The Review of Old Books – A Plea to the Reader

I know that there is nothing novel in the idea of reviewing old books rather than new ones.  People do it all the time.  For school and university set texts, in particular, there’s a quid to be made in this business.  But that’s just the trouble.  We are forever reviewing the popular, well-thumbed texts and leaving the rest to rot on the dusty shelves of  ‘opp’ shops and dingy secondhand bookstores with creaking floors and peeling paintwork. Now, I have no idea of the total number of published books in the world, but it must surely run into millions.  Of these millions, only a tiny proportion manage to stay before the public eye for more than a year or two.  Some, like David Hume’s first attempt ‘fall stillborn from the presses’.  Others have their brief hour of localised glory and then sink without trace.  I wrote a book about rabbits like that. Still others die slowly, fading into what the wine buffs call ‘the divine Untergang of infinite recession’.

The great tragedy is that many books have died that did not deserve to die.  Some were unfairly condemned to death by sneering, ignorant critics (e.g. ’This is not a book to put down lightly.  It should be hurled with great force’). Others were simply never discovered:

Full many a gem of purest ray serene

The dark, unfathomed caves of ocean bear

Full many a flower was born to blush unseen

And waste its sweetness on the desert air.

Yet others were born before their time.  Their deserved admiring readers had not yet been born when such books first hit the street.  By the time these potential readers had been ‘educated’, they had either lost all interest in books (one of the aims of ‘education’ now is to permanently immunise the young against the disease of literature) or lost all opportunity of accessing their rightful literary subjects.

And so, I want to see readers of this blog scouring their shelves and giving us reviews of their own favourite, but obscure titles.  There need to be rules of conduct of course.  The chosen books really must be obscure and (as a suggestion) at least thirty years old.  Moreover, they must have given the reviewer not just genuine pleasure but a burning desire to share such pleasure with a wider audience. 

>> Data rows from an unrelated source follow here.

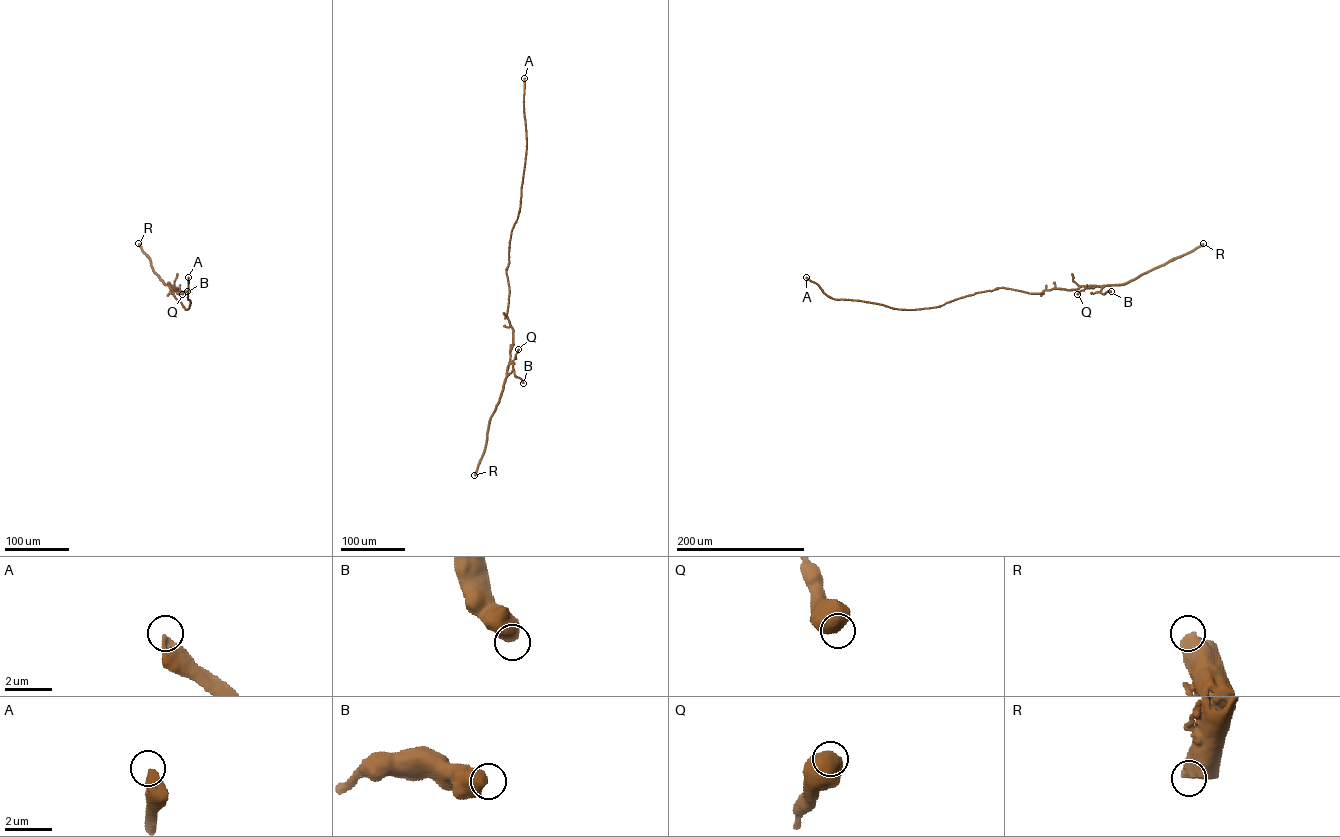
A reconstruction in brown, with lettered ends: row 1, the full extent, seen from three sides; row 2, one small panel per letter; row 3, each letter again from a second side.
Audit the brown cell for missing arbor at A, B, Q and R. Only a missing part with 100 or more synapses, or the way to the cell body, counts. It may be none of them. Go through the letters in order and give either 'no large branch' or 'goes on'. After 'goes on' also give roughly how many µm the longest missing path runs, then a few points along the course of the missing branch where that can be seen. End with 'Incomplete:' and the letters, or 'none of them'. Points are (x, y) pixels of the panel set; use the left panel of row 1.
A: goes on; about 150 µm are missing; missing branch runs (188, 277), (186, 250), (181, 249), (178, 234), (164, 225)
B: no large branch
Q: no large branch
R: no large branch
Incomplete: A

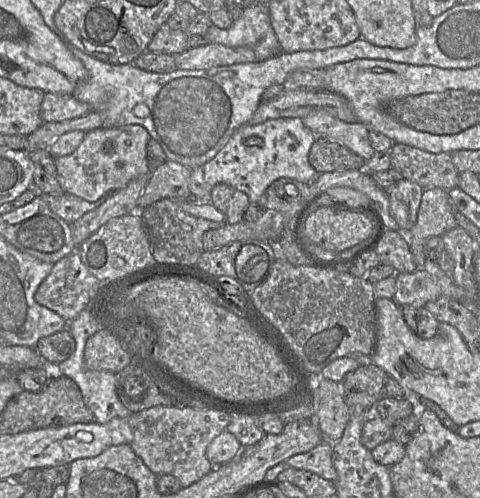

I must confess that the idea of reviewing obscure books is not a novel one.  Some people have been at it for years.  Bernard Levin, for instance, has produced some memorable examples. There was a marvellous review of a book by a G.R. Havens called Voltaire’s Marginalia on the Pages of Rousseau.  Levin, like me, imagined (before reading the said book) that such marginal comments might have consisted entirely of remarks like ‘Tiens!’, ‘Regardez!’, ‘Imbécile!’, etc.  In fact some were (apparently) much more substantial.  So much was Levin impressed that he himself lamented the fact that he had not taken advantage of this particular genre himself.  As he says, something like The Marginalia of F.R. Leavis on the Pages of His Supposed Enemies would fill several volumes.

I have an ulterior motive of course.  I myself have a number of obscure books which I value greatly and which continue to give me not just enormous pleasure in the re-reading, but a wealth of eminently quotable material.  Take Rat Catching for the Use of Schools, for instance.  It’s written by a man called H.C. Barkley.  It is quite honestly, the best natural history text I have read and the best practical account of a very useful trade.  When you dip into Barkley, you realise that this man is no armchair philosopher.  He knows the trade through hard-earned experience.  How else to explain this observation on rabbit and ratting dogs: ‘The shorter the pedigree, the better the dog, and if I could get one without a mother and father, I would have it tomorrow”. Or this:  “When buying ferrets, I always pick long ones”.  I picked up Barkley’s book (new) for about twenty cents at a Bendigo bookstore five decades ago.  Fortunately, the book is back in print and you can find it on Amazon.com. However, I doubt if many libraries have it in their catalogue.

Then, there’s a book on business management called Malice in Blunderland and written by a T.L. Martin.  I must admit that the subject matter advances little on what we already have from C. Northcote Parkinson, but certain new laws are enumerated, and in any case, the title alone puts the book on the ‘must have’ list.  Finally, there is one book that breaks my own rules re admission – it is only about 20 years old – but is of such merit that I cannot forbear to exclude it.  The title is Merde:  Excursions into Scientific, Cultural, and Socio-Historical Coprology.  The author, Ralph Lewin is a Professor of Marine Biology.  We have corresponded (he entertained a futile hope of a second edition with an Australian publisher) and I was in the fortunate position of being able to advise him if certain glaring lacunae in his otherwise comprehensive account.  Merde, by the way, is what the French general Cambronne said after the defeat at Waterloo.  Victor Hugo thought it was ‘perhaps the finest word ever spoken by a Frenchman’.